Kudos on your creativity! I doubt that I would ever have come up with a setup like this - I really like how you regularly push the boundaries with growing (Cephs, Utrics, Heli's, etc).
I would have thought that this was far too wet but the results say something different. I've been keeping my original mother plant (on a moss-covered cork slab) drier than last year & it looks like I'm losing some of the 'expansion-outposts' it had established. I need to turn this trend around - the other plants that have been kept wetter are doing much better - including the jamesoniana (where the bottom 0.5-1 cm is often submerged).
I have two distinct colonies of U. campbelliana on the sponge, one at the bottom, which is in the first pictures, and one higher up. The one at the bottom is much wetter and the plant grows much better there. Indeed it has put out a new leaf right on the waterline.

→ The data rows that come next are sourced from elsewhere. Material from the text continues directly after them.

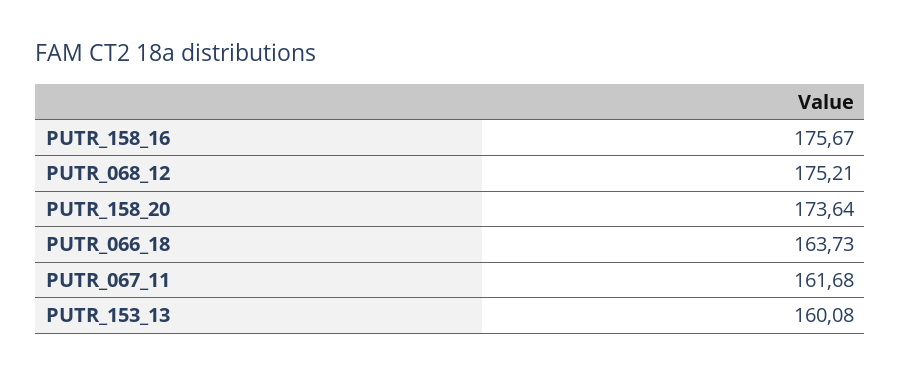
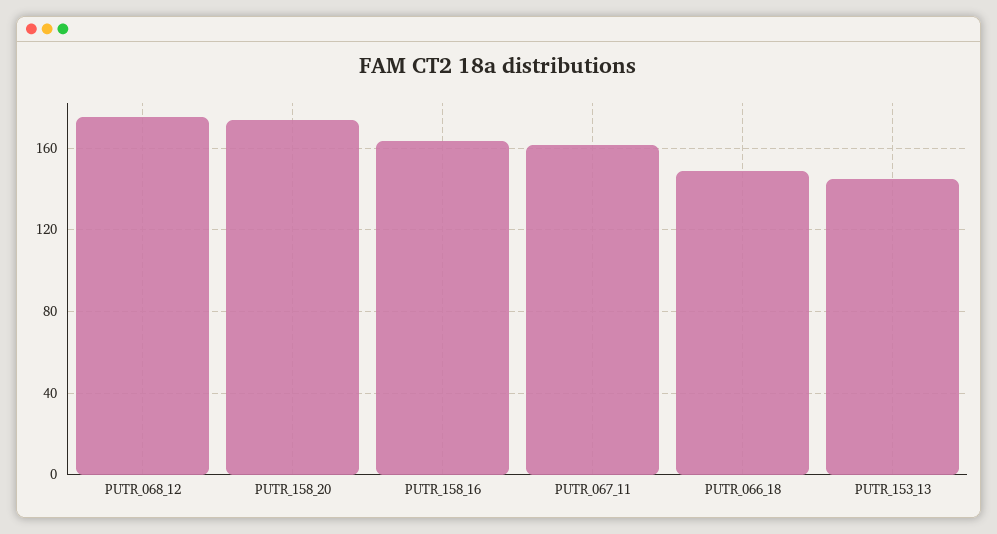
  {
-   "PUTR_158_16": 175.67,
+   "PUTR_158_16": 165,
    "PUTR_068_12": 175.21,
    "PUTR_158_20": 173.64,
-   "PUTR_066_18": 163.73,
+   "PUTR_066_18": 150,
    "PUTR_067_11": 161.68,
-   "PUTR_153_13": 160.08
+   "PUTR_153_13": 145
  }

My personal opinion, and I'm sure many will disagree, is that perhaps we try to emulate the natural conditions too much without taking all variables into consideration. We know the 'typical' humidity and temperatues on the Tepui and can emulate them, but they are just a small part of the vast number of variables that environment will be subjected to. This brings into question whether the variables that we can control are influenced by other variables in the natural environment that we don't control in cultivation, i.e. can one without the other actually be detrimental or of little benefit?